Na de Tweede Wereldoorlog werd de vervoersbehoefte in en rond Londen in kaart gebracht. Het verslag uit 1946 liet zien dat de lijn naar Morden de drukste was van de Londense metro en dat aanvullende capaciteit nodig was. Hiertoe werd voorgesteld om tussen Kennington en Tooting Broadway tunnels onder de bestaande te leggen voor een sneldienst die ten zuiden van Tooting Broadway de bestaande stations zou bedienen. De metro's van en naar The City zouden dan hun eindpunt bij Tooting Broadway krijgen terwijl de sneldienst vast gekoppeld zou worden aan de West-End route. Dit voorstel werd niet overgenomen door London Passenger Transport Board en haar rechtsopvolgers.

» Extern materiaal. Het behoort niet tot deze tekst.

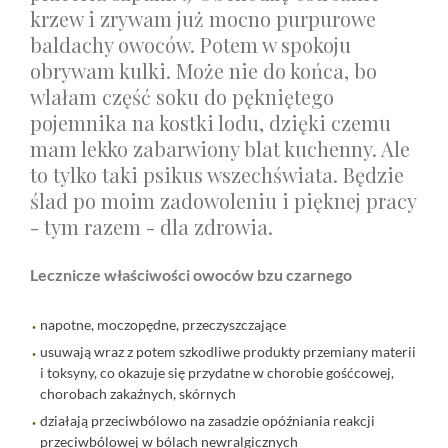
krzew i zrywam już mocno purpurowe
baldachy owoców. Potem w spokoju
obrywam kulki. Może nie do końca, bo
wlałam część soku do pękniętego
pojemnika na kostki lodu, dzięki czemu
mam lekko zabarwiony blat kuchenny. Ale
to tylko taki psikus wszechświata. Będzie
ślad po moim zadowoleniu i pięknej pracy
- tym razem - dla zdrowia.
Lecznicze właściwości owoców bzu czarnego
napotne, moczopędne, przeczyszczające
usuwają wraz z potem szkodliwe produkty przemiany materii
i toksyny, co okazuje się przydatne w chorobie gośćcowej,
chorobach zakaźnych, skórnych
działają przeciwbólowo na zasadzie opóźniania reakcji
przeciwbólowej w bólach newralgicznych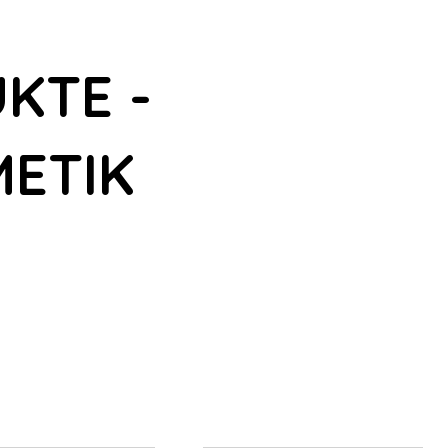
KTE -
ETIK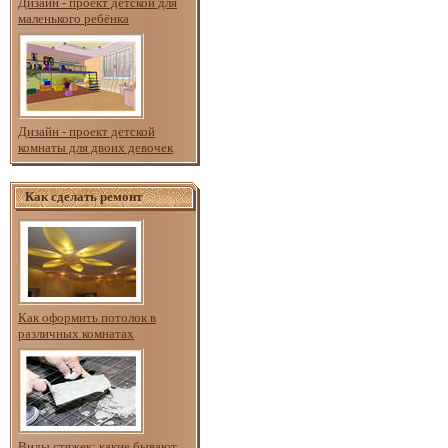
Дизайн - проект детской для
маленького ребёнка
Дизайн - проект детской
комнаты для двоих девочек
Как сделать ремонт
Как оформить потолок в
различных комнатах
Виды стяжек: какие бывают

Northern Line extension bewerken

In 2014 kreeg Transport for London (TfL) toestemming om de West-End route door te trekken van Kennington naar Battersea via aftakkingen in de bestaande eindlus. Hiertoe zijn ter hoogte van de aftakkingen, onder de Radcot Street en de Harmsworth Street, tijdelijke schachten gebouwd voor de bouwwerkzaamheden. Bij Kennington Green en Kennington Park zijn toegangsschachten gebouwd voor ventilatie en de nooduitgangen. Hoewel volgens TfL het aantal in- en uitstappers niet wezenlijk zal veranderen alsgevolg van de verlenging naar het zuidwesten worden wel extra verbindingen tussen de perrons gebouwd voor de overstappers. In verband met de verlenging is het station van zone 2 verplaatst naar tariefzone 1 & 2. De nieuwe route westwaarts vanaf Kennington met de stations Nine Elms en Battersea Power Station werd op 20 september 2021 in dienst genomen.

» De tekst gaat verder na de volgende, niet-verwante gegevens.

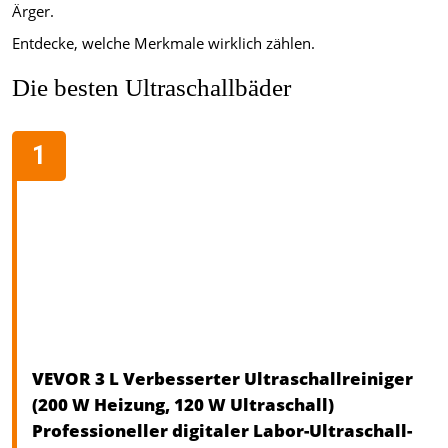
Ärger.
Entdecke, welche Merkmale wirklich zählen.
Die besten Ultraschallbäder
VEVOR 3 L Verbesserter Ultraschallreiniger
(200 W Heizung, 120 W Ultraschall)
Professioneller digitaler Labor-Ultraschall-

Ligging en inrichting bewerken

Het bovengrondse stationsgebouw op de hoek van Kennington Park Road en Braganza Street is ontworpen door T.P. Figgis. Het bakstenen gebouw heeft een koepel waarin de hydraulische apparatuur voor de liften was ondergebracht. Deze hydraulische aandrijving is later vervangen door een compactere elektrische die eveneens in de koepel is ondergebracht. Aangezien de andere stations van de C&SLR waren gesloopt of herbouwd tijdens de ombouw van de lijn tussen 1922 en 1926, waaronder soms de vervanging van liften door roltrappen, was Kennington het enige nog in vrijwel originele staat verkerende station van de lijn en daarom werd het station op 21 augustus 1974 op de monumentenlijst gezet. C&SLR wilde het station New Street noemen zoals de Braganza Street in 1890 heette. Het station is op 4 november 1890 geopend als Kennington. De reizigersstroom tussen stationshal en perrons gaat van meet af aan per lift , al is er ook een wenteltrap beschikbaar. De perrons voor de metro's naar het noorden liggen een halve verdieping hoger dan die voor de andere richting. De binnenste tunnel naar het noorden steunt hierbij deels op het gewelf van de tunnel naar het zuiden. Hierdoor was het mogelijk om de reizigers tussen de lift aan de oostkant en het perron in de tunnel naar het noorden ongelijkvloers de tunnel naar het zuiden te laten kruisen. In verband met de bouw van de perrons voor de West End route werden het perron en het spoor in de oorspronkelijke westelijke tunnelbuis omgewisseld. De liftkoker werd ingekort en de reizigers gaan sinds 6 juli 1925 via reizigerstunnels boven de sporen van en naar de perrons. De afwerking van de tunnelwanden en de doorgangen rond de perrons werd in 1925 uitgevoerd volgens het tegelschema van Charles Holden dat voor de nieuwe stations van de West End route en de verlenging aan de zuidkant was ontworpen. Tijdens grootonderhoud in 2005 werd o.a. dit tegelwerk vervangen door nieuwe tegels.

Reizigersdienst bewerken

Het station bevindt zich in Travelcard-zones 1 en 2, tussen de stations Oval en Waterloo of Elephant & Castle. De metro's via de West End route keren doorgaans via de eindlus zonder reizigers, hoewel een aantal spits- en avonddiensten doorrijden tot Morden. De overige metro's van en naar Morden rijden door The City van en naar Edgware of High Barnet. De frequentie varieert gedurende de dag, tussen 5:37 uur en 0:33 uur wordt naar het noorden gereden met een interval tussen de 3 en 5 minuten, tussen 6:01 uur en 0:46 uur wordt naar het zuiden gereden met een interval tussen de 2 en 5 minuten. Als de zuidwesttak gereed is zullen de metrostellen van de West End route daar over doorrijden en zal nog slechts een enkele dienst keren bij Kennington.